4. Mental ability. If the elderly parent has Alzheimer’s or mental confusion, someone would need to stay with them all the time, and even a family with a stay-at-home member might not be able to manage that between errands, school obligations if there are school-aged children in the house, etc. I know some handle this by hiring someone to stay with the elderly parent a certain amount of time each week.

5. Level of care needed. There might be some situations in which the older person needs physical or medical care that can’t be given at home.

6. Relationships. Some older people will always see their adult child as a child, and won’t follow instructions about medical care (e.g., medicines), food, etc., but they would take such instruction from medical personnel in an assisted living situation.

7. Personalities. We might be loathe to admit this and we might think that every family relationship should amicable, but in real life that is just not the case. Some relationships prosper with a little bit of space for each party. Privacy doesn’t allow me to disclose anything about situations I know of personally, but it is definitely a factor (by the way, this isn’t a factor with my mother-in-law. She is pretty easy to get along with).

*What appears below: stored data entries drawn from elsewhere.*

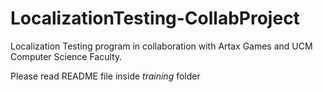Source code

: # LocalizationTesting-CollabProject
Localization Testing program in collaboration with Artax Games and UCM Computer Science Faculty.

Please read README file inside _training_ folder
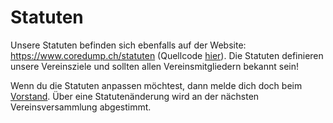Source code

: # Statuten

Unsere Statuten befinden sich ebenfalls auf der Website:
<https://www.coredump.ch/statuten> (Quellcode
[hier](https://github.com/coredump-ch/statuten)). Die Statuten
definieren unsere Vereinsziele und sollten allen Vereinsmitgliedern
bekannt sein!

Wenn du die Statuten anpassen möchtest, dann melde dich doch beim
[Vorstand](../verein/vorstand.md). Über eine Statutenänderung wird an
der nächsten Vereinsversammlung abgestimmt.
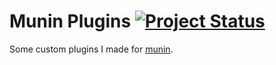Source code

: # Munin Plugins [![Project Status](http://stillmaintained.com/vrillusions/munin-plugins.png)](http://stillmaintained.com/vrillusions/munin-plugins)

Some custom plugins I made for [munin](http://munin-monitoring.org/).
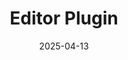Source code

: ---
title: Editor Plugin
icon: fa-solid fa-puzzle-piece
date: 2025-04-13
category: toolchain
tag:
    - plugin
license: MIT
---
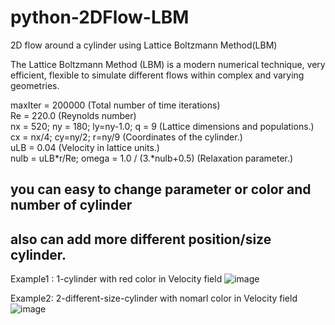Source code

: # python-2DFlow-LBM
2D flow around a cylinder using Lattice Boltzmann Method(LBM)

The Lattice Boltzmann Method (LBM) is a modern numerical technique, very efficient, 
flexible to simulate different flows within complex and varying geometries.

maxIter = 200000 (Total number of time iterations)          
Re      = 220.0  (Reynolds number)     
nx = 520; ny = 180; ly=ny-1.0; q = 9 (Lattice dimensions and populations.)     
cx = nx/4; cy=ny/2; r=ny/9  (Coordinates of the cylinder.)     
uLB     = 0.04  (Velocity in lattice units.)         
nulb    = uLB*r/Re; omega = 1.0 / (3.*nulb+0.5) (Relaxation parameter.)  

## you can easy to change parameter or color and number of cylinder
## also can add more different position/size cylinder.

Example1 : 1-cylinder with red color in Velocity field
![image](https://github.com/weisting-sinica/python-2DFlow-LBM/blob/master/FlowAroundCylinder.gif)


Example2: 2-different-size-cylinder with nomarl color in Velocity field
![image](https://github.com/weisting-sinica/python-2DFlow-LBM/blob/master/twocylinder.gif)
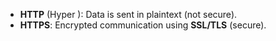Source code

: 
- **HTTP** (Hyper ): Data is sent in plaintext (not secure).
- **HTTPS**: Encrypted communication using **SSL/TLS** (secure).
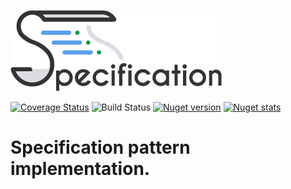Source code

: ![Logo](https://github.com/NYMEZIDE/Specification/blob/master/.github/images/specification.png?raw=true)

[![Coverage Status](https://coveralls.io/repos/github/NYMEZIDE/Specification/badge.svg?branch=master&kill_cache=1)](https://coveralls.io/github/NYMEZIDE/Specification?branch=master)
![Build Status](https://github.com/NYMEZIDE/Specification/workflows/master/badge.svg)
[![Nuget version](https://img.shields.io/nuget/v/Nymezide.Specification?label=NuGet)](https://www.nuget.org/packages/Nymezide.Specification)
[![Nuget stats](https://img.shields.io/nuget/dt/Nymezide.Specification.svg)](https://www.nuget.org/packages/Nymezide.Specification)
 
# Specification pattern implementation.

8. Safety. Particularly Alzheimer’s or some forms of dementia in advanced stages may cause some patients to physically strike their caregivers when frustrated even if the patient would never have done that in ealrier years.

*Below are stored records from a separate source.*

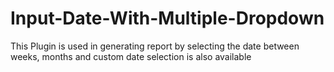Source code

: # Input-Date-With-Multiple-Dropdown
This Plugin is used in generating report by selecting the date between weeks, months and custom date selection is also available
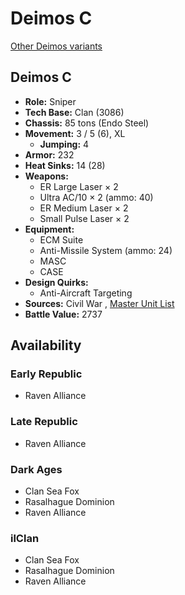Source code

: # Deimos C 

[Other Deimos variants](../deimos.md) 

## Deimos C 

- **Role:** Sniper 
- **Tech Base:** Clan (3086) 
- **Chassis:** 85 tons (Endo Steel) 
- **Movement:** 3 / 5 (6), XL 
  - **Jumping:** 4 
- **Armor:** 232 
- **Heat Sinks:** 14 (28) 
- **Weapons:** 
  - ER Large Laser × 2 
  - Ultra AC/10 × 2 (ammo: 40) 
  - ER Medium Laser × 2 
  - Small Pulse Laser × 2 
- **Equipment:** 
  - ECM Suite 
  - Anti-Missile System (ammo: 24) 
  - MASC 
  - CASE 
- **Design Quirks:** 
  - Anti-Aircraft Targeting 
- **Sources:** Civil War , [Master Unit List](http://masterunitlist.info/Unit/Details/855) 
- **Battle Value:** 2737 

## Availability 

### Early Republic 

- Raven Alliance 

### Late Republic 

- Raven Alliance 

### Dark Ages 

- Clan Sea Fox 
- Rasalhague Dominion 
- Raven Alliance 

### ilClan 

- Clan Sea Fox 
- Rasalhague Dominion 
- Raven Alliance 

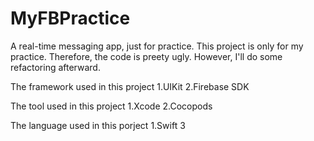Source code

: # MyFBPractice
A real-time messaging app, just for practice. 
This project is only for my practice. Therefore, the code is preety ugly. However, I'll do some refactoring afterward.

The framework used in this project
1.UIKit
2.Firebase SDK

The tool used in this project
1.Xcode
2.Cocopods

The language used in this porject
1.Swift 3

9. Socialization. I almost hate to even use that word because I know it is leveled as an unfair charge against home-schoolers has been a lack of socialization, and most of them get plenty of social interaction and don’t really need to be put into a classroom of people the same age to get it. But this is one of our concerns with my mother-in-law. If she lived with us, we would be her whole world — she wouldn’t feel the need to or have the desire to interact with others besides surface greetings at church. As we have talked with the staff at the assisted living facility, we feel this is an area in which she could benefit. Not only would she have the mental stimulation of interacting with others and participating in the activities there, but it might encourage her to know there are others who are going through the same things she is.

10. Independence. It might seem odd to list this as a factor when a person going into assisted living seems to be giving up their independence. But in such a facility they actually do get to make their own decisions and schedules and have their own living space. Some would feel that if they lived with their children they would be an imposition (even if the family is glad to have them), and they are more comfortable being on their own as much as they can be.

Not all of these reasons are factors for my mother-in-law, but they have been with friends dealing with elderly relatives. As we prayed and discussed the situation with the rest of the family over the past several years, we felt this was the best solution. We know to expect an adjustment period, but if she truly hates it or has a terrible experience, we’ll have to seek the Lord about what else to do. But for now we feel sure this is the right path.

My husband did all the initial legwork in researching the different facilities in out area. The one he chose is only about five minutes away from us, and it has a small, homey feel rather than a big institutional feel. Every time I have talked with any of the staff I have been reassured by their knowledge and attitude. As we have gone over several times in the last week to set up the room, hang curtains, etc., we’ve enjoyed saying hello to the other residents and look forward to getting to know them better. We do plan to visit often as well as bring Mom over to our house and take her to church with us.

I know there may be some bumps along the road for all of us as we figure things out, but ultimately I have every hope that this next stage in her life and ours will be a blessing to her.